GUEST: I brought, uh, an Erna Rosenstein painting.
I know that E-Erna Rosenstein was a Holocaust survivor.
It's painted in 1955, we've had it for about 37 years.
It was from an auction house where they were auctioning stuff for a charity.
APPRAISER: Erna Rosenstein was really a very important Polish avant-garde artist.
She was born in 1913 in what is currently known as the Ukrainian city of Lviv.
She studied to be an artist.
She was very taken by surrealism.
She spent a lot of time in Europe learning how to paint from some of the great masters of modern art.
In 1939, she went back to Poland to be with her family.
When the Nazis invaded Poland, her family got rather nervous about how things were going to go.
She and her mother moved to the Jewish ghetto.
Her father went into hiding.
In 1942, he was able to secure some false identity documents so that they could try to escape to Warsaw.
Sadly, um, they had a very tragic, um, experience while they were trying to escape.
Her mother and father were murdered...
GUEST: Right.
APPRAISER: ...in a forest.
She was there.
She was wounded in the whole experience, but she did escape.

Work instructions
• A. Please quote the Erna Rosenstein appraisal transcript word for word, everything from "She was born" down to "the Jewish ghetto.".
• B. Write what comes next in the Erna Rosenstein appraisal transcript, starting right after its last line.
The material that comes next isn't needed for anything here.

Information shown

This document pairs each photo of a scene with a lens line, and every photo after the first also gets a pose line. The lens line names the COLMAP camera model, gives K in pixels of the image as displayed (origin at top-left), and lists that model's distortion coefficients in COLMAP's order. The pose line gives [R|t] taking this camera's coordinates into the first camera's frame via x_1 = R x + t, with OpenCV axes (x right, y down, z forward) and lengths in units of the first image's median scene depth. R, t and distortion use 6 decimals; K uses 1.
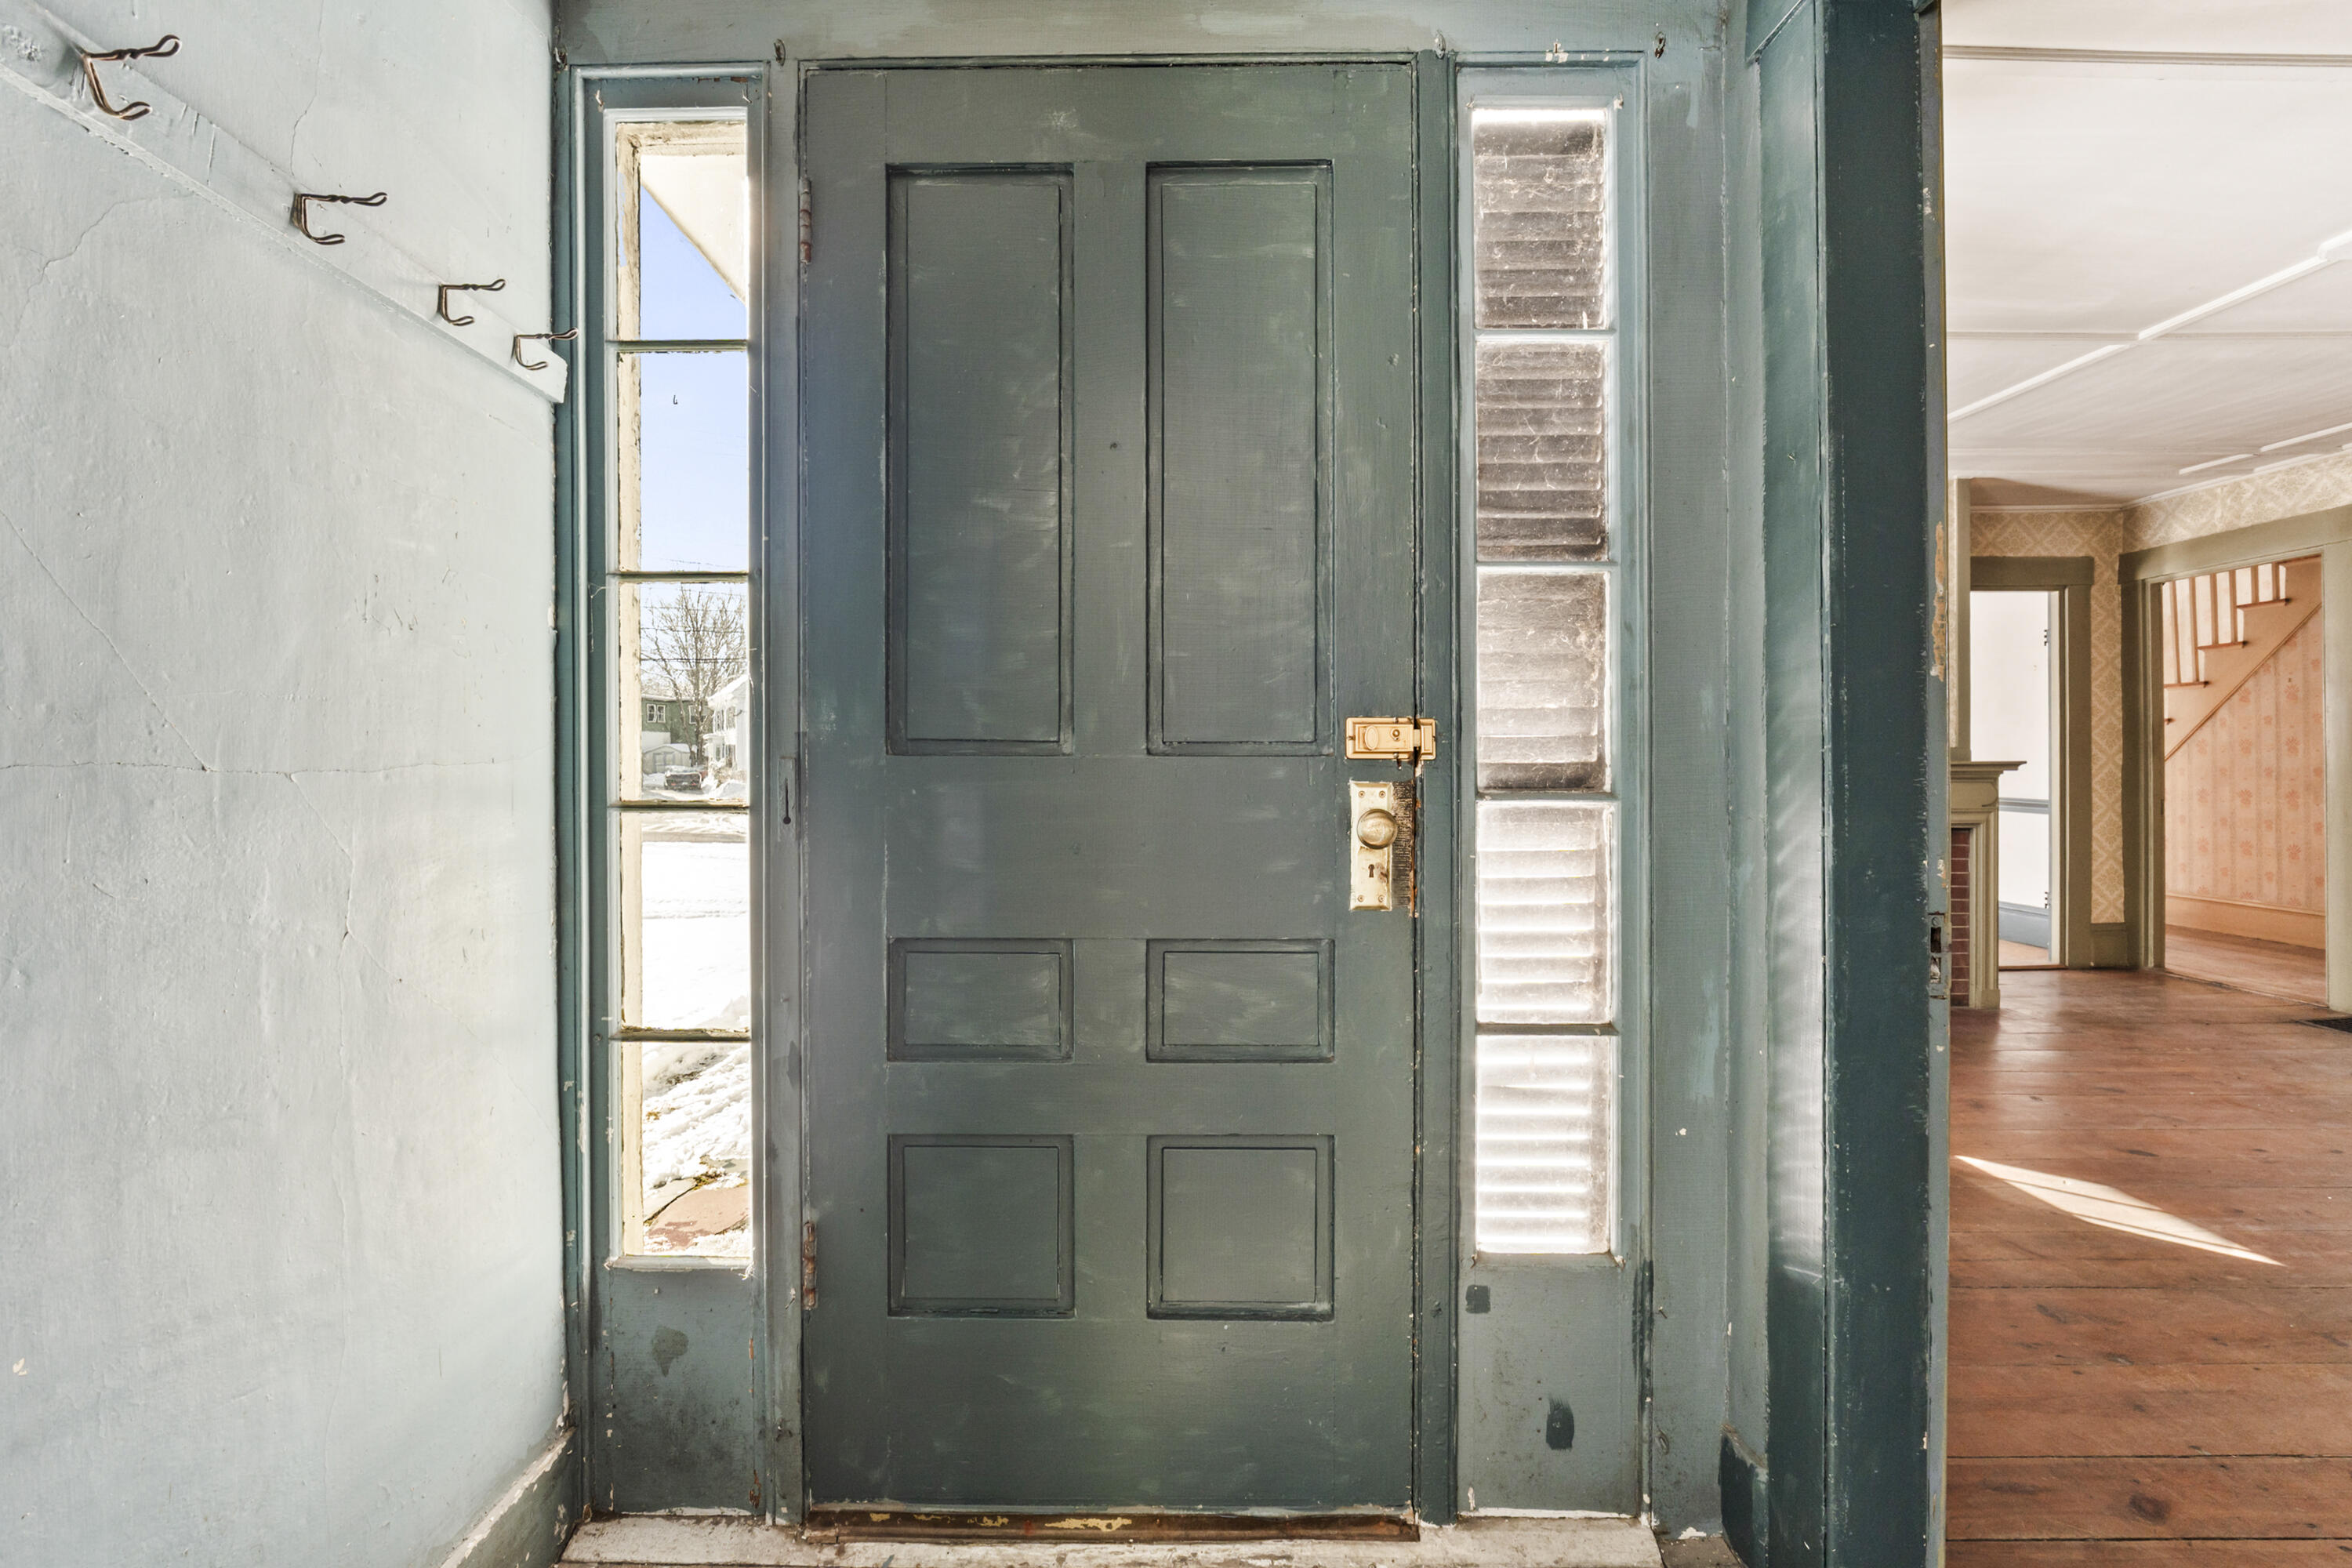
lens RADIAL K [[993.2, 0, 1170.6], [0, 993.2, 779.7], [0, 0, 1]] dist [-0.009271, -0.000036]
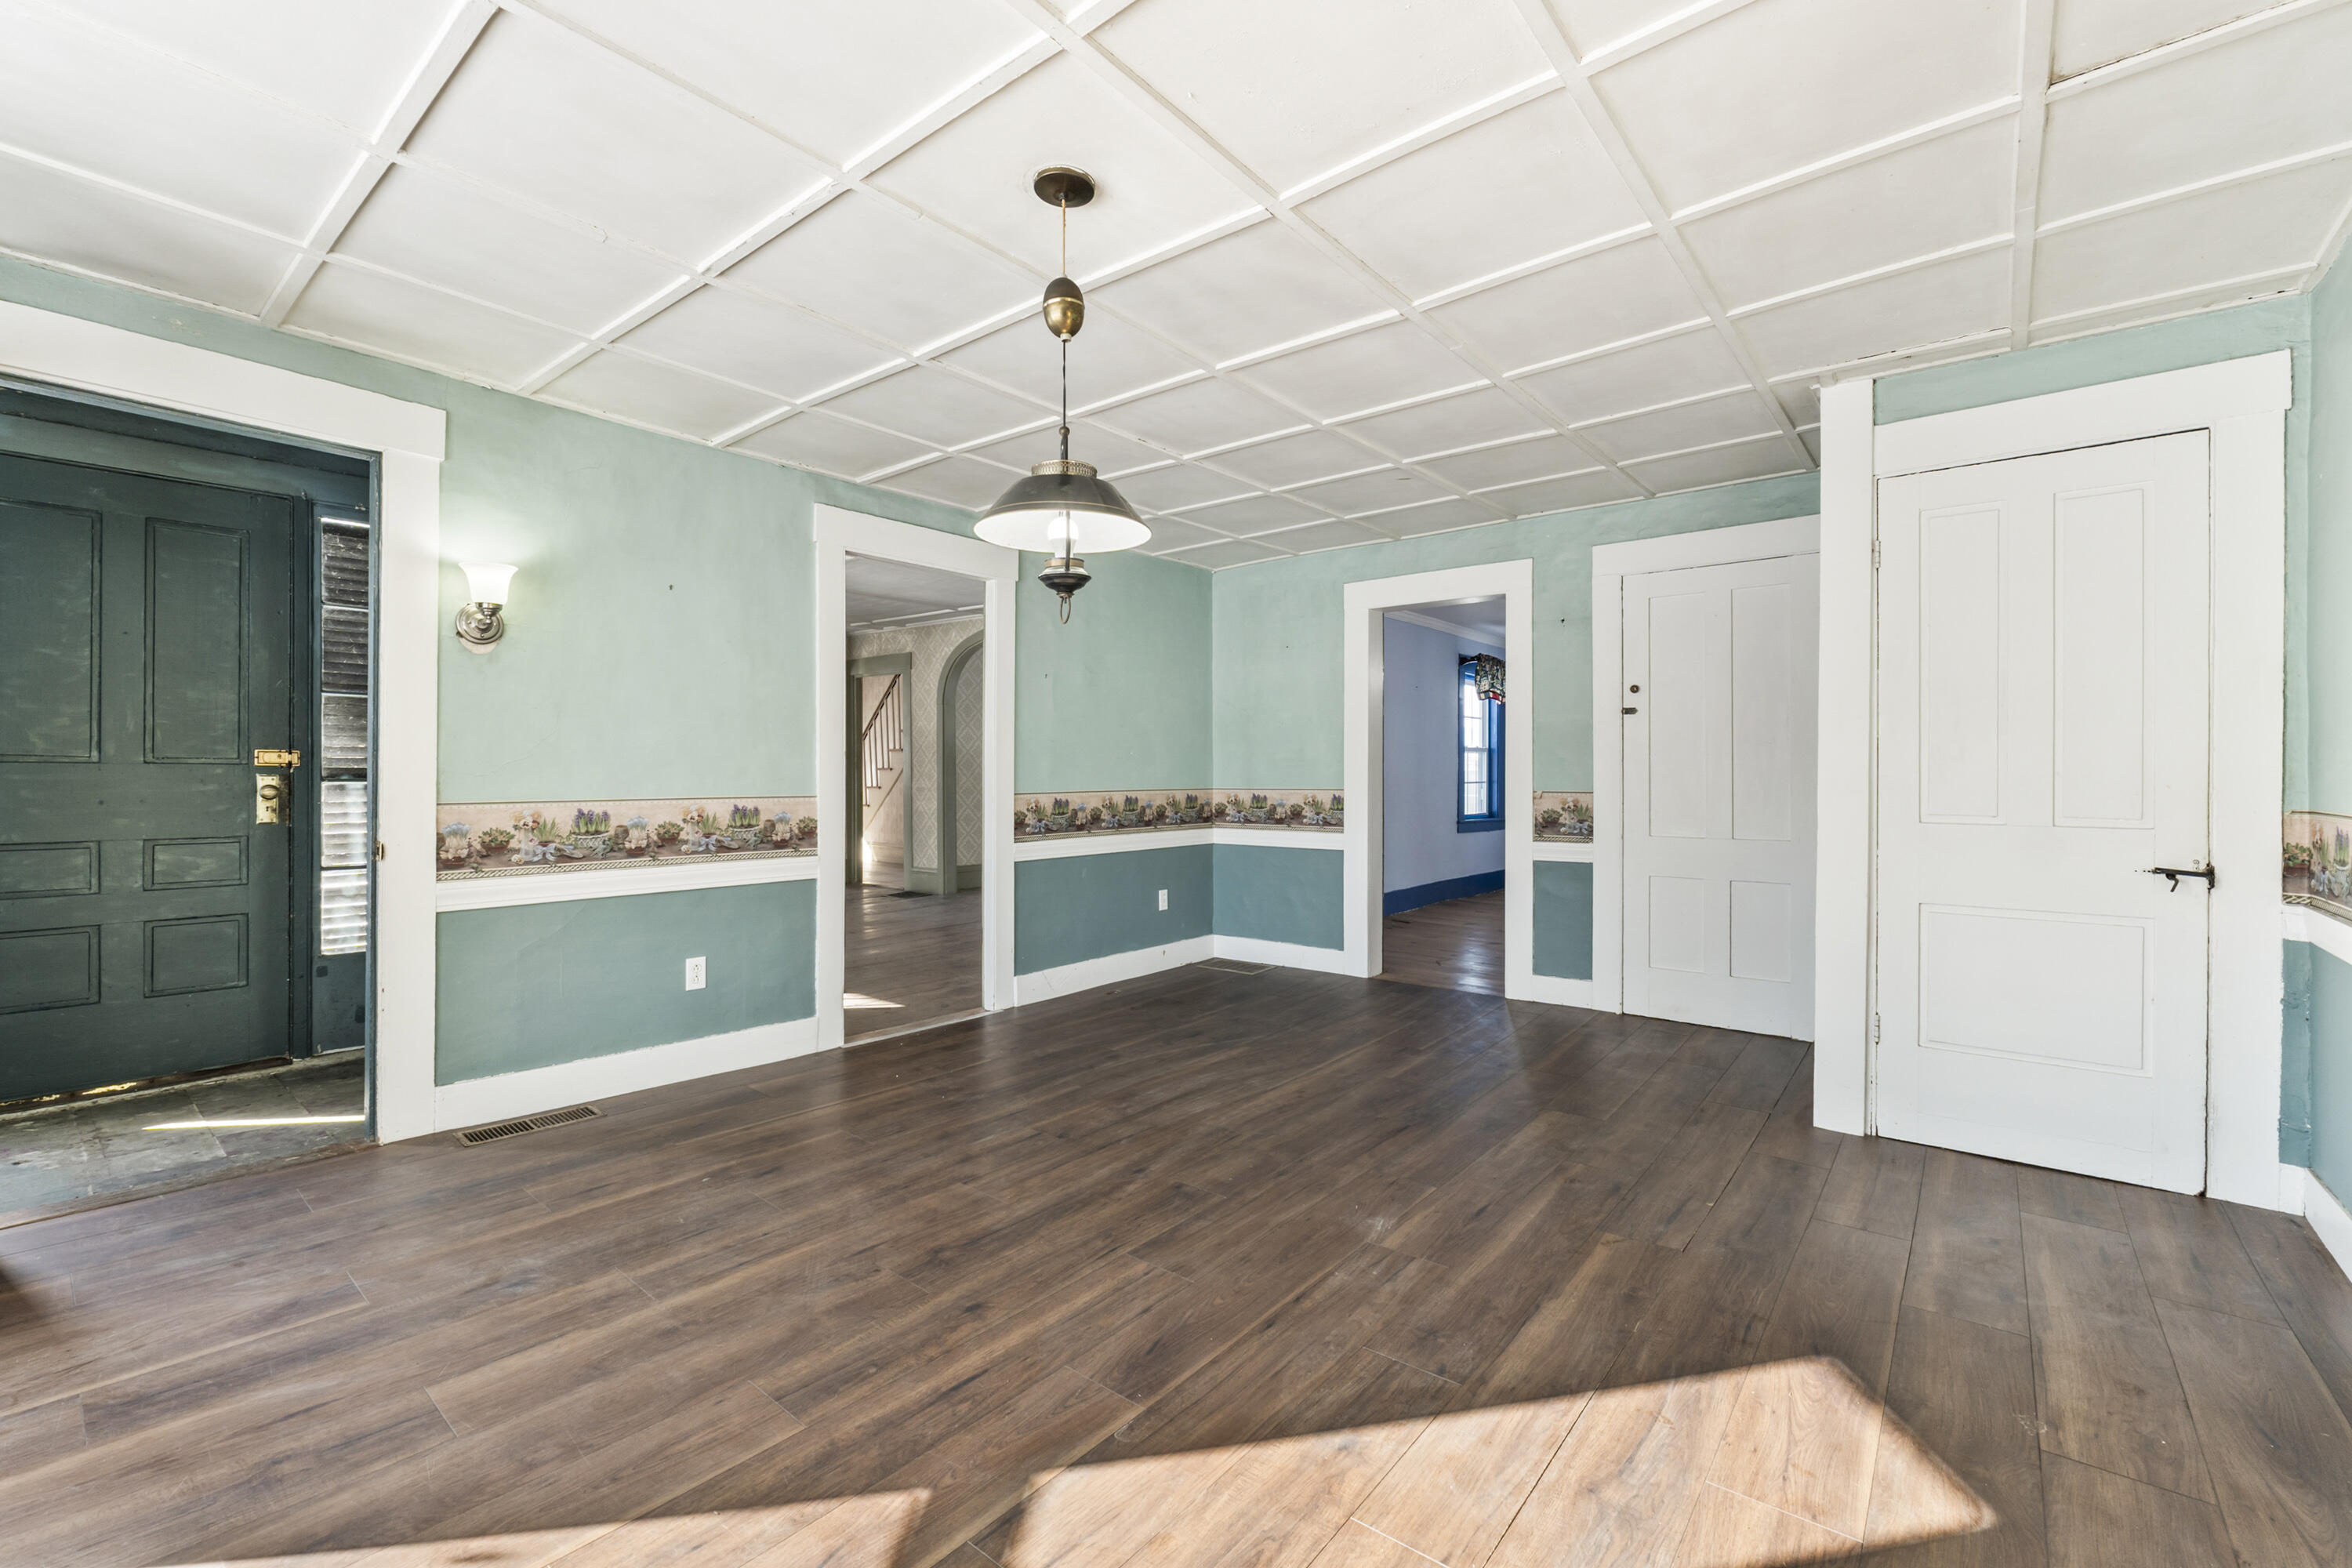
lens RADIAL K [[993.2, 0, 1170.3], [0, 993.2, 774.1], [0, 0, 1]] dist [-0.009271, -0.000036]
pose [[0.691611, 0.002504, 0.722266, -0.024533], [0.000689, 0.999991, -0.004128, 0.013484], [-0.722270, 0.003353, 0.691603, -2.446581]]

Outputs by task
• A.
She was born in 1913 in what is currently known as the Ukrainian city of Lviv.
She studied to be an artist.
She was very taken by surrealism.
She spent a lot of time in Europe learning how to paint from some of the great masters of modern art.
In 1939, she went back to Poland to be with her family.
When the Nazis invaded Poland, her family got rather nervous about how things were going to go.
She and her mother moved to the Jewish ghetto.

• B.
And she spent the next several years living under false identities and moving around, trying to just survive the war, which she ultimately did, she was a Holocaust survivor.
She did really spend the rest of her career using those experiences in her art.
And we see some of that in this painting.
GUEST: I remember they would say they were going to get showered.
They enter here and they got burnt.
And they also did experimentations on the bodies and stuff like that.
APPRAISER: Yeah, I mean, I think we have some real tough imagery here...
GUEST: Right.
APPRAISER: That-that I'm sure she didn't like reliving as she was painting IT.
But-but it was something she felt really strongly that she wanted to communicate through her brush and-and get that story out.
She came back to painting in 1945, but nothing before the war survived, none of her art.
GUEST: Okay.
APPRAISER: So really the earliest paintings we see are from 1945 on.
She went back to spend some time in Paris.
She met her husband in the, in the late '40s.
His name was Artur Sandauer, he was a literary critic.
And eventually she made a life as an artist.
But mostly in Poland.
She did take a break from her artistic, kind of, forward-facing career during the social realism period from '49 to '55, where she couldn't really paint necessarily what she wanted in the public.
So she just kind of took a break from her forward-facing art career.
And then in 1957, she regrouped, and made the Krakw Group together, again, with nine artists.
And they came back on the scene with the first modern art show, really in the post-Stalin era.
This painting is from 1955.
This is an oil on canvas painting.
It sustained a little bit of damage.
Right.
But all things considered, it's not too bad.
Have you had this appraised?
GUEST: No.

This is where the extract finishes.